Text shown section start

Sentiment Analysis and Web Charts with Python

I’m mostly retired, but still consult a bit in my field: Intelligent Transportation Systems (the use of advanced sensors, communications and information processing systems to improve ground transportation). The field includes connected and automated vehicles. And out of intellectual curiosity, I’ve also been learning about sentiment analysis. So I decided to combine these interests by tracking the change in sentiment over time, about automated vehicles, using tweets as the source material. And while I was at it, I figured I’d do the same thing for electric vehicles, and publicly display the results on two web pages.

One of the common, basic approaches to sentiment analysis is to determine whether the general tone of a sample of text is positive, negative, or neutral. That is the approach that I’ve taken. To determine this, one can use a rules-based approach, where certain words and word combinations are assigned tones and intensity (e.g., “hate” is very negative, “cool” is positive, “not cool” is negative). The scores for each sentiment word are combined to get an overall sentiment for the text sample. The other approach is to use machine learning algorithms to determine the sentiment. This approach can be more flexible, but requires a lot of training data, and the training data must be tagged by humans. In addition, multiple humans should review each sample, as studies have shown that humans can disagree with one another 20% of the time when assigning sentiment to a text sample.

Text shown section end
Provided records section start

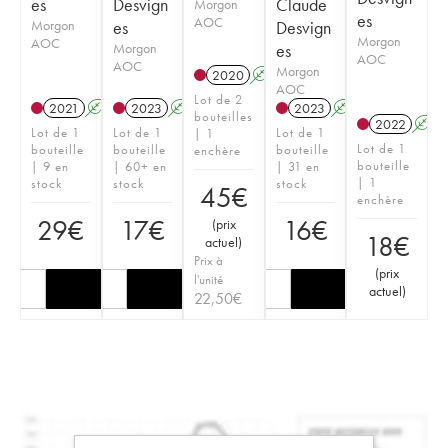
es
Desvign
Claude
Morgon
es
AOC
Morgon
es
Desvign
Morgon
AOC
Morgon
es
AOC
AOC
Morgon
2020
A
AOC
Lot de 2
2021
A
2023
A
2023
A
bouteilles
2022
A
Lot de 1
Lot de 1
Lot de 1
| 1
Lot de 1
bouteille
bouteille
bouteille
enchère
bouteille
| 9 en
| 60+ en
| 31 en
| 1
stock
stock
stock
45
€
enchère
29
€
17
€
16
€
(
prix
18
€
actuel
)
Prix à
(
prix
l'unité
actuel
)
22,50
€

Provided records section end

◆ Instructions for the task ◆
Rewrite the sentiment analysis article from "I’m mostly retired, but" up to and including "two web pages.", putting "social media posts" in place of "tweets". The material above stands apart from the article.

◆ Answer space ◆
I’m mostly retired, but still consult a bit in my field: Intelligent Transportation Systems (the use of advanced sensors, communications and information processing systems to improve ground transportation). The field includes connected and automated vehicles. And out of intellectual curiosity, I’ve also been learning about sentiment analysis. So I decided to combine these interests by tracking the change in sentiment over time, about automated vehicles, using social media posts as the source material. And while I was at it, I figured I’d do the same thing for electric vehicles, and publicly display the results on two web pages.